- UK arcade flyer
- Developer: Konami
- Publisher: Konami
- Directors: Hiroyuki Ashida Tatsumi Sugiura
- Producers: Masayuki Ohashi Kazuya Tominaga
- Artist: Noriaki Isogai
- Composers: Masahiro Ikariko Masayuki Maruyama Goh Fujiwara
- Series: Castlevania
- Platform: Arcade
- Release: JP: February 2009; EU: 2009;
- Genre: Light gun shooter
- Modes: Single-player, multiplayer

= Castlevania: The Arcade =

2009 video game

Castlevania: The Arcade, released in Japan as Akumajō Dracula: The Arcade (悪魔城ドラキュラ THE ARCADE, Demon Castle Dracula: The Arcade), is an arcade game, part of the Castlevania franchise by Konami. The game was announced on July 23, 2008. The game was released in Japan on October 2, 2009. A European release was announced for 2009 but only appeared at test locations in 2008.

The games whip control and button layout resembled a heavier version of a Wii remote.

==Gameplay==
The gameplay is similar to light gun shooters such as The House of the Dead. Players utilize a special LED whip remote. The remote has two buttons. A top thumb button used to activate the whip, prompting players to swing the remote at the screen to damage enemies. A bottom button for the index finger is used to activate subweapons, such as knives or crosses. Subweapons are refilled by collecting hearts (up to 25) strewn about each stage in the form of destructible candles and wooden crates.

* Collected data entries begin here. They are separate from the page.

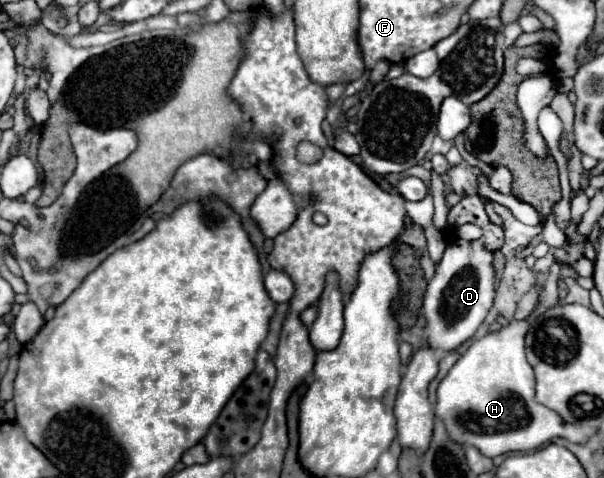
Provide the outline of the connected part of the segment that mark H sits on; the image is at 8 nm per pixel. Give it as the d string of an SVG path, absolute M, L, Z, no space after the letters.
M554 260L550 271L551 282L544 284L539 305L531 316L526 320L512 320L510 324L502 326L500 330L490 332L480 340L474 340L470 344L470 348L450 368L446 378L440 382L434 414L442 420L446 432L450 432L450 438L458 440L458 444L470 444L470 446L478 448L478 452L482 452L484 456L494 458L494 456L500 456L500 454L506 454L506 452L538 450L538 448L550 444L552 438L566 438L566 440L576 442L576 444L588 442L588 434L578 430L574 424L568 424L554 410L550 410L550 408L546 408L546 406L542 406L534 400L534 370L528 364L526 354L524 354L526 332L539 316L548 309L555 307L559 302L558 280L560 272L561 265L557 260Z

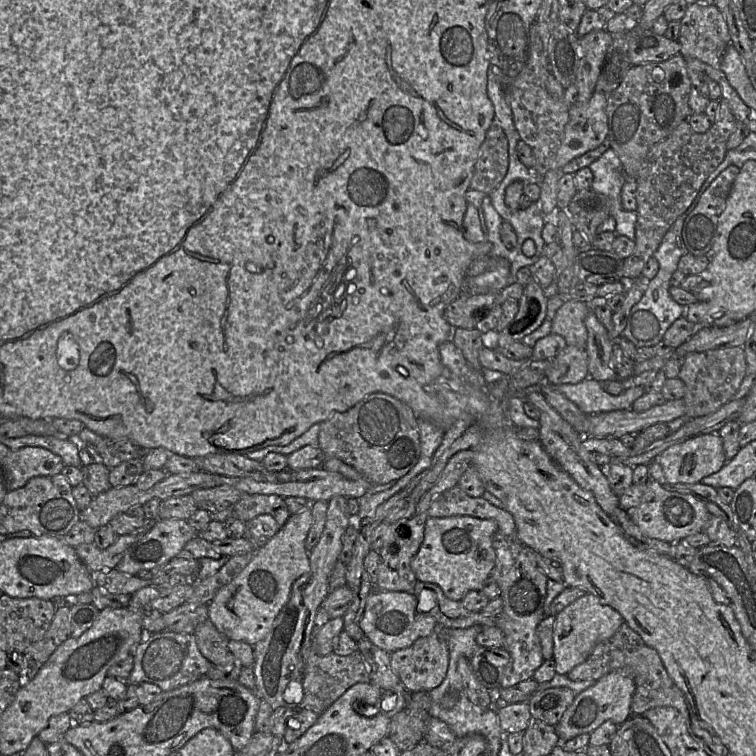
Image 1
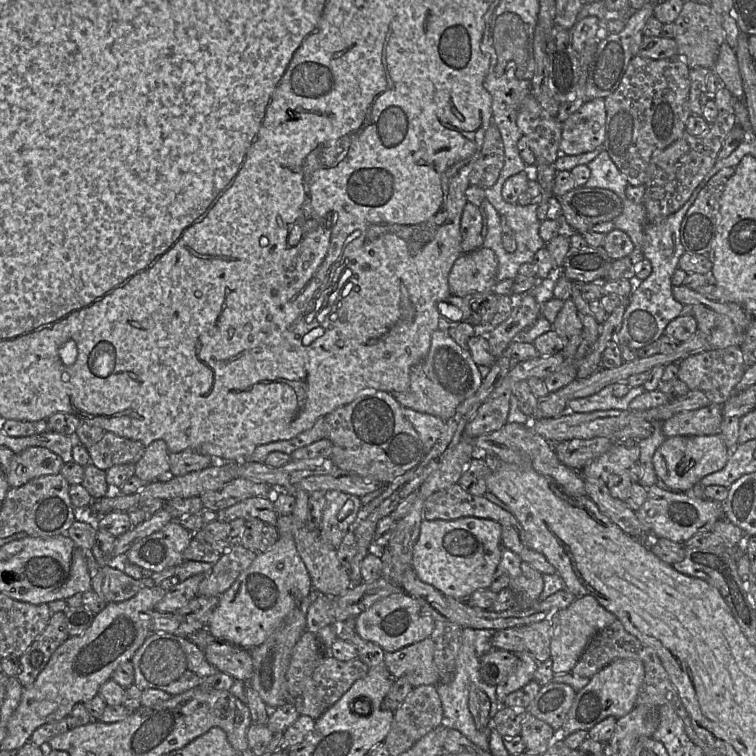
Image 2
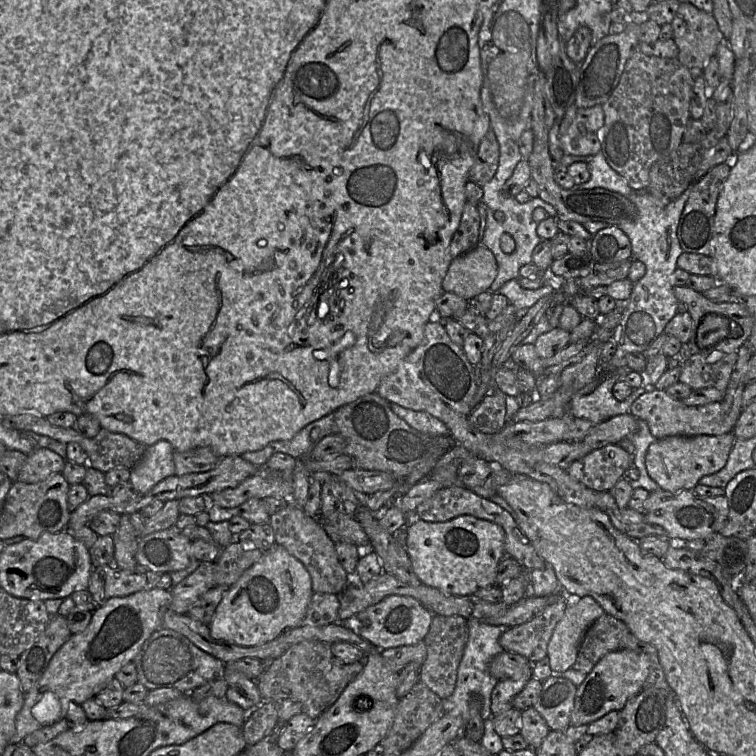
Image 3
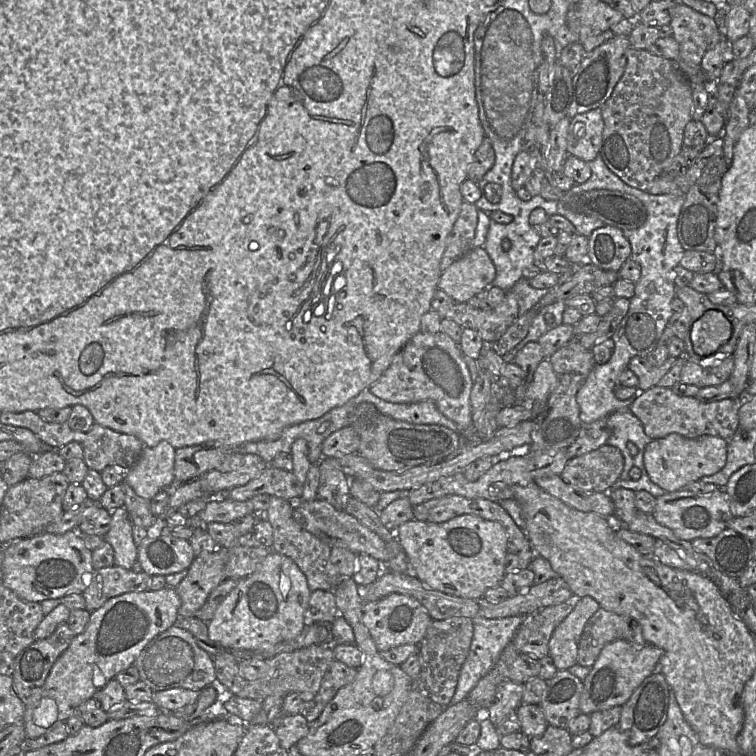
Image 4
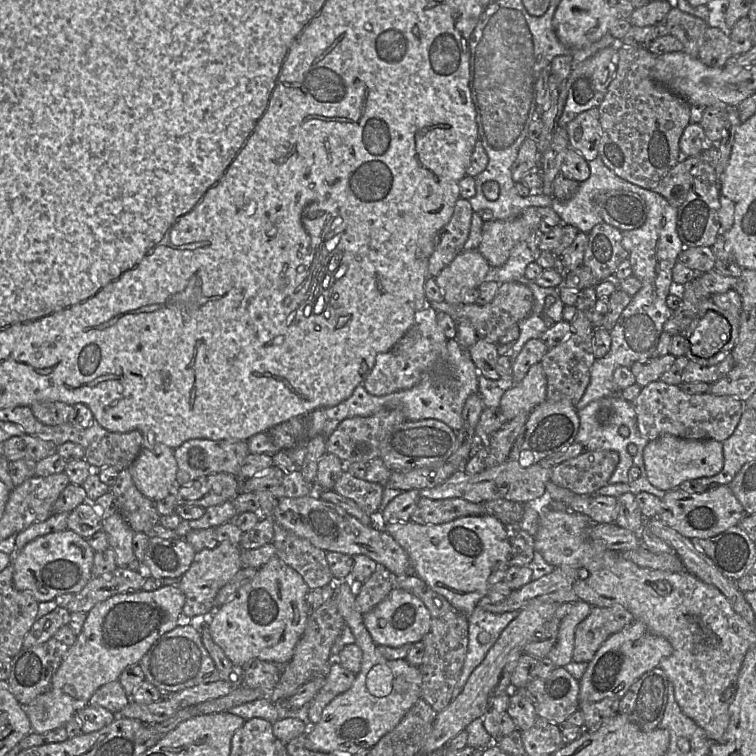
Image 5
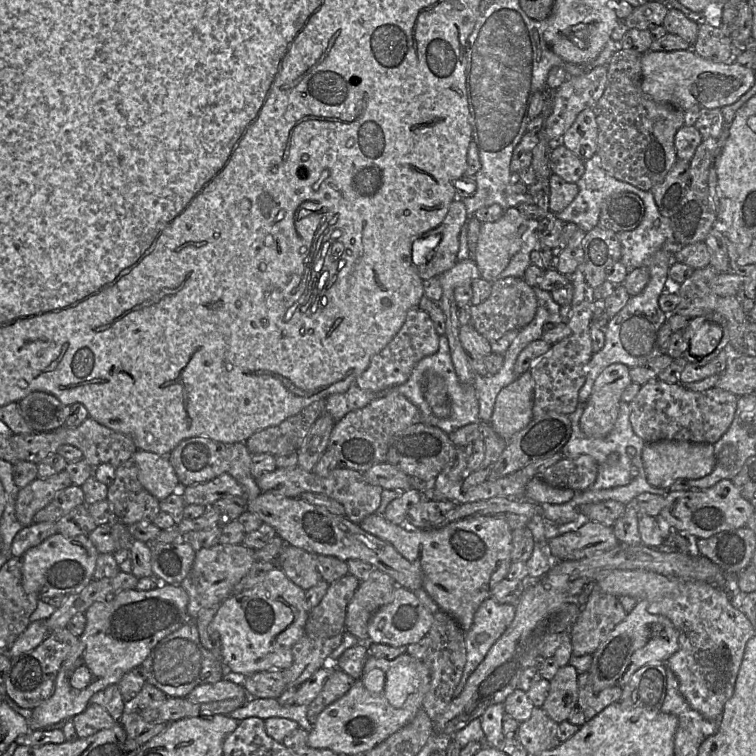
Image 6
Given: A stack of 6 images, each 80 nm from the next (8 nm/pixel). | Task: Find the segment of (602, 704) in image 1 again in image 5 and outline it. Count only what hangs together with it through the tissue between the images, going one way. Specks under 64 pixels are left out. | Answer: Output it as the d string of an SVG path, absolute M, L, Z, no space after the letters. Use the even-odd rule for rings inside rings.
M634 620L621 631L609 636L588 663L580 680L579 701L621 699L635 681L659 666L660 661L672 652L673 648L667 639L651 634L643 622Z

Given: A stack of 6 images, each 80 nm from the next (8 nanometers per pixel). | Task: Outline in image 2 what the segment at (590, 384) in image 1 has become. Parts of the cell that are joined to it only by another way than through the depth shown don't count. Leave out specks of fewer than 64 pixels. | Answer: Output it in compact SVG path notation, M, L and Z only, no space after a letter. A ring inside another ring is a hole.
M606 386L595 394L569 401L566 410L575 413L590 413L611 409L627 410L630 402L644 392L644 387L638 386L630 388L625 396L618 398L612 394L611 386Z

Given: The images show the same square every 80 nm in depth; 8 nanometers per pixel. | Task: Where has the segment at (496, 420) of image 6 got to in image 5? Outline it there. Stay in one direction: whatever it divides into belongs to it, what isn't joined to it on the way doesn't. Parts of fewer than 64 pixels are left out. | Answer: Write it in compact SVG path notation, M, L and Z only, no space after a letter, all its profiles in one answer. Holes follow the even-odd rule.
M541 362L529 369L525 378L508 389L500 400L499 409L507 421L520 413L530 413L547 399L547 379Z

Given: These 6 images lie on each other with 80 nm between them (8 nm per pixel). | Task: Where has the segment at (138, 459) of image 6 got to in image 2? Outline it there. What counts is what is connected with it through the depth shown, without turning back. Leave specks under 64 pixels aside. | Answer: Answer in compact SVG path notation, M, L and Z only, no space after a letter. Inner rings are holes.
M164 440L153 441L145 448L139 461L135 464L135 473L139 479L148 483L166 478L170 473L169 451Z

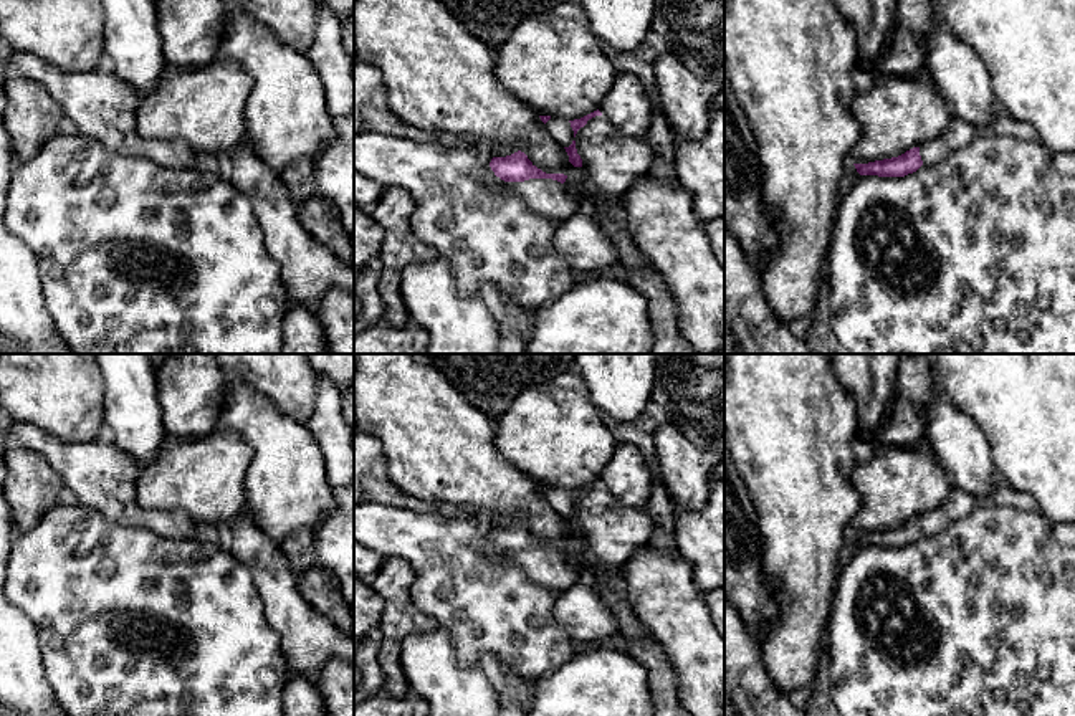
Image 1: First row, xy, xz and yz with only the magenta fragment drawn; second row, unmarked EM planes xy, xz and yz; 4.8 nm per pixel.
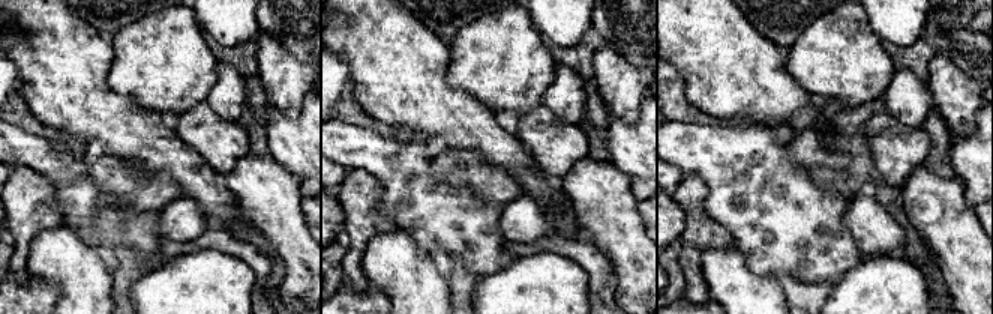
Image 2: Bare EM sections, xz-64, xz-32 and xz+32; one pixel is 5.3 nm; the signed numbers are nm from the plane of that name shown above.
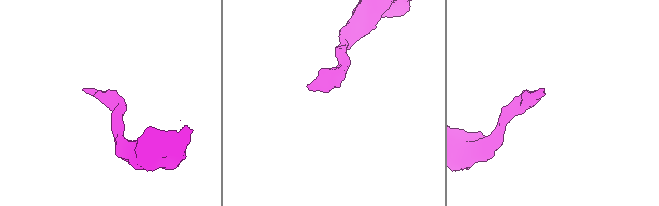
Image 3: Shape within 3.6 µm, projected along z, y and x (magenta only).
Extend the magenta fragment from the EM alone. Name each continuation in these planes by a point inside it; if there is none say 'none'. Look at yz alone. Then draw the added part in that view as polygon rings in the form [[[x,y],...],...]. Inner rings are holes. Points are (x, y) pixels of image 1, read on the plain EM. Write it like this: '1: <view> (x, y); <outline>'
1: yz (958, 503); [[[953,486],[944,503],[934,509],[920,516],[920,526],[923,534],[934,536],[944,531],[954,521],[968,516],[981,501]]]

Up to two players can play the game at once. Characters in the game include the Vampire Hunter, the Lady Gunner, and the Little Witch.

==Audio==
Castlevania: The Arcades soundtrack was released on Akumajou Dracula Best Music Collections Box, an 18-CD box set containing music from many Castlevania titles. The Arcades music was featured on Disc 17.